When I started Momentum one of the major drivers was about trying to transform the way we consider patient experience. I've spent a long time working in the private sector with pharma and private health considering how we would design for patients from diagnosis to treatment and beyond, but often the best of intentions and the most brilliantly conceived plans just wouldn't find there way to full fruition.

Some of that was simply about the technology available and our ability to really connect communication and initiatives in market and at scale. Happily AI, our access to data and our appreciation of UX and CX have evolved that a lot. But I think there's still some fundamental areas that need to change in order to ensure we can make a meaningful impact to people's health through the experiences we create.

Where are the challenges?

  • We design globally but need local execution.
  • We don't always consider communication in context of people's wider lives, systems and services
  • We work in isolation of other companies, stakeholders and communities
  • We run siloed disciplines from clinical development to marketing to patient advocacy
  • Budget and company infrastructure also often get in the way.

So where do we go from here? Our agency over our health has never been greater and the tools we have to make things easier and more seamless have never been more abundant. I think it is about joining it all together. Bringing experience design as a discipline that sits across the whole and is responsible for connecting everything so that when we consider a patient experience, it is as much about the illness and medicine as it is the system and service.
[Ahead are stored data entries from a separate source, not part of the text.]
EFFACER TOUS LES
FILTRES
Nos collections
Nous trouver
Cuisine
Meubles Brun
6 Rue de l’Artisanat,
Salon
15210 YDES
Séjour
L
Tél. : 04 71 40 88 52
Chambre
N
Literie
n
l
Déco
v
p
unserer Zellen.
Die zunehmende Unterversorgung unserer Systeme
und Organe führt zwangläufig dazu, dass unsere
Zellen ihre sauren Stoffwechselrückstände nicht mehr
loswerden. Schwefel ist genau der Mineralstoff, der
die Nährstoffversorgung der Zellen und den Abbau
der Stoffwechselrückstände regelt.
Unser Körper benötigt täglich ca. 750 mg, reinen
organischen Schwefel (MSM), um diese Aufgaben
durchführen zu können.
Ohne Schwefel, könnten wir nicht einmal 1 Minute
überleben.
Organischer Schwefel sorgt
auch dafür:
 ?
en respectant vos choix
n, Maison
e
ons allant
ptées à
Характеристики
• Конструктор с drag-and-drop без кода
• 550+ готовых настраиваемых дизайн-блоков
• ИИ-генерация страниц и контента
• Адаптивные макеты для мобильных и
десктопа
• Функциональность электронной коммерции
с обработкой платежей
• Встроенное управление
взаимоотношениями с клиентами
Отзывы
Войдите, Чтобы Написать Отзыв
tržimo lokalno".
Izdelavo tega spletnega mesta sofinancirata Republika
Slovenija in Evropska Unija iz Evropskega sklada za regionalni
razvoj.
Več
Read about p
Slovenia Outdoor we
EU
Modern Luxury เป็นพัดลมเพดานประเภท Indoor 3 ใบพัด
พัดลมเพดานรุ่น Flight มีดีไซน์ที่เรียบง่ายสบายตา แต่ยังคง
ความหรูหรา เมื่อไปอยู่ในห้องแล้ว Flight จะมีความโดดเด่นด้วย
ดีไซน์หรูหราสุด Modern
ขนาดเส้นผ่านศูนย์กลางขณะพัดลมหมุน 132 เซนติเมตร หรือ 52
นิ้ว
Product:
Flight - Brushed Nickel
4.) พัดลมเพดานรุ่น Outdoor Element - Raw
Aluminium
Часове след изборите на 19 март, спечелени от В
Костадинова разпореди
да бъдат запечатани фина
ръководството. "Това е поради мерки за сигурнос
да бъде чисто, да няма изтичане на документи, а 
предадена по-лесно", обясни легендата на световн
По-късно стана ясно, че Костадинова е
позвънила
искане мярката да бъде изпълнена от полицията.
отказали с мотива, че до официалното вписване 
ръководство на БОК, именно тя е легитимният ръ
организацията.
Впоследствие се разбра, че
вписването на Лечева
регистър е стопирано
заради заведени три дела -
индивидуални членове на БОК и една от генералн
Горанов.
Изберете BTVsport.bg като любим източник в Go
I want to combine communication, service design and psychology so that we are not only thinking about how and when we engage patients, but also about the building blocks and pathways of the healthcare systems they go through. We used to say that patient experience couldn't sit in isolation of the healthcare professional. That's obviously true, but we must also make sure it doesn't sit in isolation of the healthcare system and service.

Anyway, I would say that cause that's what we're all about, and it's not quite version 15.0 but it does feel like time for a real shake up.